With the first day of school a week away, it’s unclear if officials would rather wait to announce a CEO. Had the process gone according to plan, that consideration wouldn’t have to be made.
In a May news conference announcing Jackson’s resignation, Lightfoot told reporters she had no doubts the city would find a top notch replacement by the end of July, though acknowledging the “aggressive timeline.”
“In our nationwide search, we will be drawing upon a deep wealth of talented, proven leaders,” the mayor said. “And I am confident that we will find the next great leader for CPS.”
But as the search progressed, officials had a hard time attracting qualified educators, three sources said.
Many of the same reasons that turned the CEO’s office from Jackson’s dream job to one she ran from in the end — recent toxic negotiations and an ongoing hostile relationship with the teachers union, a mayor with a difficult personality, the pandemic, the politics surrounding the move to an elected school board — made it difficult to persuade top-tier outsiders to apply, sources said.
CPS spokeswoman Emily Bolton said it was “not accurate” that the district was having a hard time attracting top candidates.
Though Lightfoot promised significant transparency for the search from start to finish, details released Friday marked the first update in nearly two months — and do not appear to paint the full picture.

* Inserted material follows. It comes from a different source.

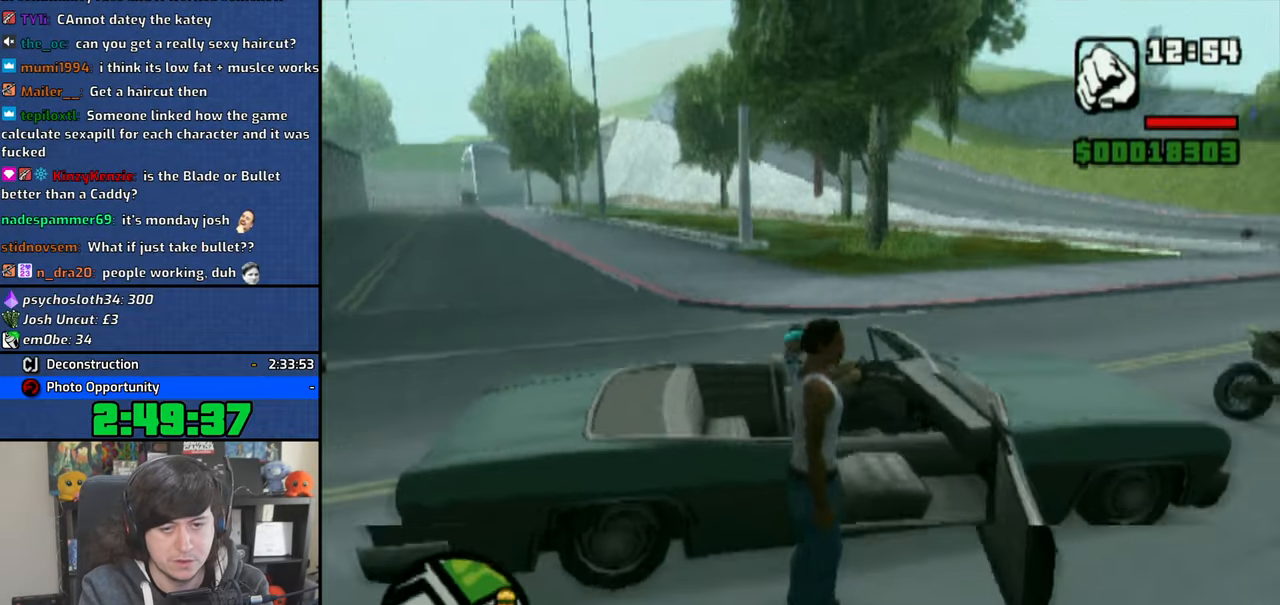
{"buttons": ["SQUARE"], "left_stick": "right", "right_stick": "center", "events": [[200, "SQUARE", "down"], [233, "left_stick", "right"], [266, "SQUARE", "up"], [333, "SQUARE", "down"]]}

The mayor had vowed to publish bi-weekly reports on the progress of the search. The last one had been posted online June 23.

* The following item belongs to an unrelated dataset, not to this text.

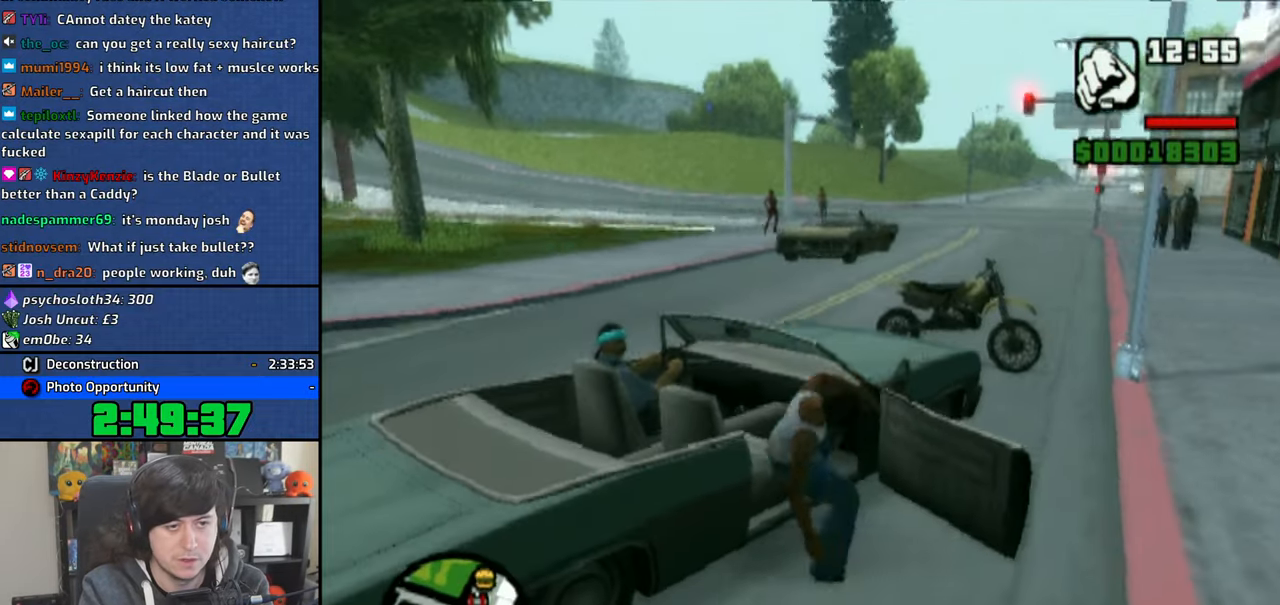
{"buttons": ["SQUARE"], "left_stick": "right", "right_stick": "center", "events": [[150, "SQUARE", "up"], [233, "SQUARE", "down"], [333, "SQUARE", "up"], [400, "SQUARE", "down"]]}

The report written by search firm BWP & Associates and published Friday showed six superintendents had applied for the position along with four deputy superintendents, four mid-tier administrators, six principals, three consultants and two other managers. Those candidates included eight current CPS employees.

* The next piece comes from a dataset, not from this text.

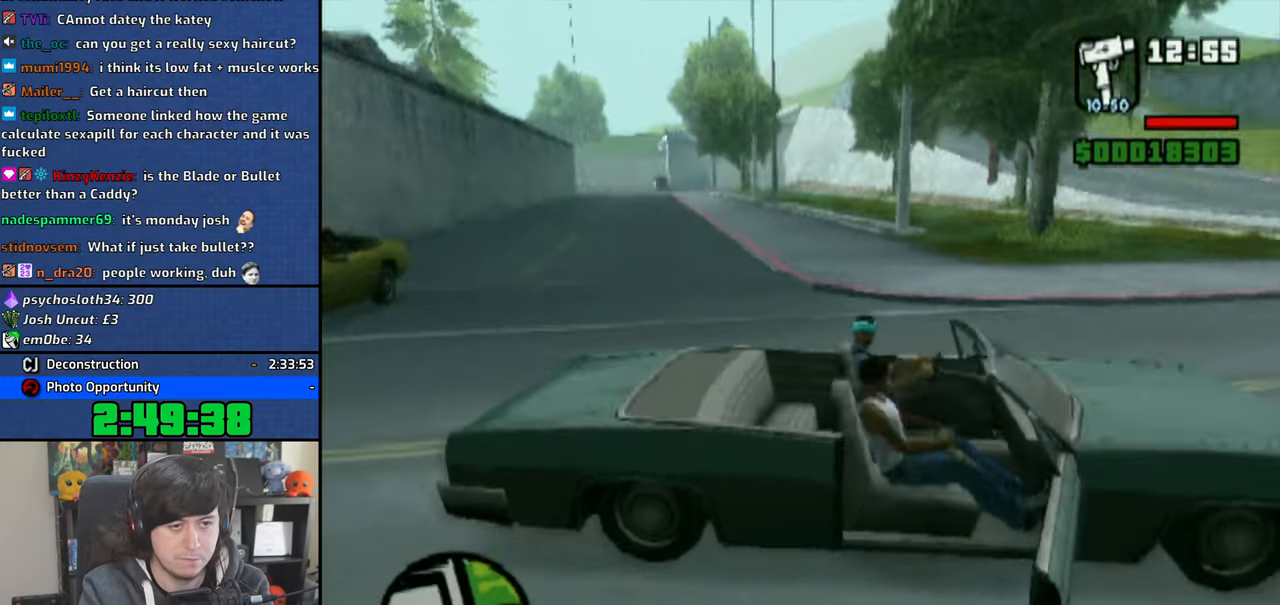
{"buttons": ["SQUARE"], "left_stick": "right", "right_stick": "center", "events": [[16, "SQUARE", "up"], [83, "SQUARE", "down"], [216, "SQUARE", "up"], [250, "SQUARE", "down"]]}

Nine applicants were from Illinois, three from Virginia, two from California and two from New York. Others were from Texas, Florida, Indiana, Missouri, North Carolina, Pennsylvania, Tennessee, Canada and Morocco.
Fourteen candidates spoke only English while three spoke fluent Spanish, and four were conversational in Spanish.
Either Torres or Martinez — both long-time educators with history at CPS — would appease the demands of the City Council Latino Caucus, which signed a letter in June urging Lightfoot to hire a Latino for the position.
The share of Latino students at CPS has grown from just over one-third in 2000 to nearly half the district today, making up the largest demographic group in the school system. But over those two decades, there have only been two Latino CPS CEOs — Torres and Jesse Ruiz, now the deputy governor for education. Both served on an interim basis.
Martinez, a University of Illinois graduate with a master’s in business administration from DePaul, worked at CPS from 2003 to 2009, including the role of chief financial officer under ex-CEO Arne Duncan, who went on to become the U.S. Secretary of Education. Martinez then spent time as a deputy superintendent at the 64,000 student Washoe County School District in Nevada before taking the same role at Clark County School District in Las Vegas, home of 320,000 students. He returned to Washoe County in 2012 for the superintendent job and stayed for two and a half years.
The past six years he has served as the superintendent of the San Antonio Independent School District, which enrolls 47,000 students in more than 90 schools. CPS, the nation’s third-largest school system, is more than seven times bigger than San Antonio’s district.
Martinez was most recently in the news as the target of a lawsuit by the Texas Attorney General over the San Antonio district’s vaccine mandate for employees and mask requirement.